Message-ID: <327643AC.3DA2@pobox.oleane.com>
Date: Tue, 29 Oct 1996 18:49:32 +0100
From: Francois Charton <deef AT pobox DOT oleane DOT com>
Organization: CCMSA
MIME-Version: 1.0
To: Dean <deanh AT zip DOT com DOT au>
CC: djgpp AT delorie DOT com
Subject: Re: Newbie HELP!!! - Reading input files
References: <54njsl$v7c AT the-fly DOT zip DOT com DOT au>

Dean wrote:
> 
> I'm reasonably new to C/C++, and my question is this:
> 
> I'm trying to write a program which uses input files that are similar to
> those in POVRAY ie;
> 
> object {
>   ...
> }
> 
> Now, to read this in and for my program to understand it, do I have to
> scan through every character and try work out what is happening, or is there
> an easier way to decide what is currently being read?
> 
> Any help would be appresiated...
> 

Hmmm... this is certainly not a djgpp specific question... but anyway...

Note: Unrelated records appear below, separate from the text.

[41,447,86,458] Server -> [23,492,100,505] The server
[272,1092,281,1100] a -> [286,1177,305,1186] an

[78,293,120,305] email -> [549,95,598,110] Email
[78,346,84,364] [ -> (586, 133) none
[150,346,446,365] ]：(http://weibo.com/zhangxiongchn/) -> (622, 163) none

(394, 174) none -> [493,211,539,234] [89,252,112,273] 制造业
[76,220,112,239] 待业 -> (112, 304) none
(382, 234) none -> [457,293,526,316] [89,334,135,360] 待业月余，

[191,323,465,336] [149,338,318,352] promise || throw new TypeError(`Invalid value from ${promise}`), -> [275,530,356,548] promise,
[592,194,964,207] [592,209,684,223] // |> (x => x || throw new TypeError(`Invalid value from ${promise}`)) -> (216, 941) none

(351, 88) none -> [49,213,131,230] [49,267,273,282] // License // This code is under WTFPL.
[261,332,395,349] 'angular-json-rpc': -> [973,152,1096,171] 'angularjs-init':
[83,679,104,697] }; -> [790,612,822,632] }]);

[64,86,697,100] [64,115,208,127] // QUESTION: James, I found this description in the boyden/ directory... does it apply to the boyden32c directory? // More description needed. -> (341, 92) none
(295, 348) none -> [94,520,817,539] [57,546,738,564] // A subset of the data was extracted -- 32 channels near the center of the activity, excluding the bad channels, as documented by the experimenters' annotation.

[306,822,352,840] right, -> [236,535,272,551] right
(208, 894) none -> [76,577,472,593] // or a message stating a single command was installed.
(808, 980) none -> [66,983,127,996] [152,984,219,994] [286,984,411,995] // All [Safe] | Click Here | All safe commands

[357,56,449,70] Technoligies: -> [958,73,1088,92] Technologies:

What you are trying to do is usually called "parsing", DJGPP includes two 
utilities to generate such parsers, called FLEX and BISON (files 
flx252b.zip and bsn124b.zip).

Both are given a description of your language as an input, and produce a 
working C program as an output: you tell them what you want the parser to 
do, and it produces C code which does just that, ain't it great!

In fact, the part of GCC which reads your C files has been developped 
with these.

FLEX produces "lexical analysers" : things which read words (like names, 
numbers and the like) and return "Tokens" (some C structure containing 
information on them, like their names, types and the like). 

BISON produces "parsers", which get "tokens" produced by lexical 
analysers, and group them into "sentences" (objects, whatever) and take 
"actions". 

As an example, take a pocket calculator, the lexical analyser 
would read the figures and symbols you input, and the parser would 
process the operations and calculate the result.

To learn about using them, download the packages and read the info files 
in them... I suggest you start with Bison, very few applications actually 
need Flex.

An excellent discussion on parsers and the way to develop them can be 
found in "Principles of Compiler Design" (or a similar name), by Aho, 
Ullmann and Sethi, McGrawHill (aka "the red dragon book" because of the 
drawing on its cover).


Of course, this is the hard way to proceed: you'll suffer but you'll 
learn a lot, and you will be able to implement very flexible parsers for 
complex languages...

If your language is very simple though: you can try to look at an example 
of "handcoded parser": povray is a good, albeit big, example, look at the 
files tokenize.c (lexical an.) and parse.c.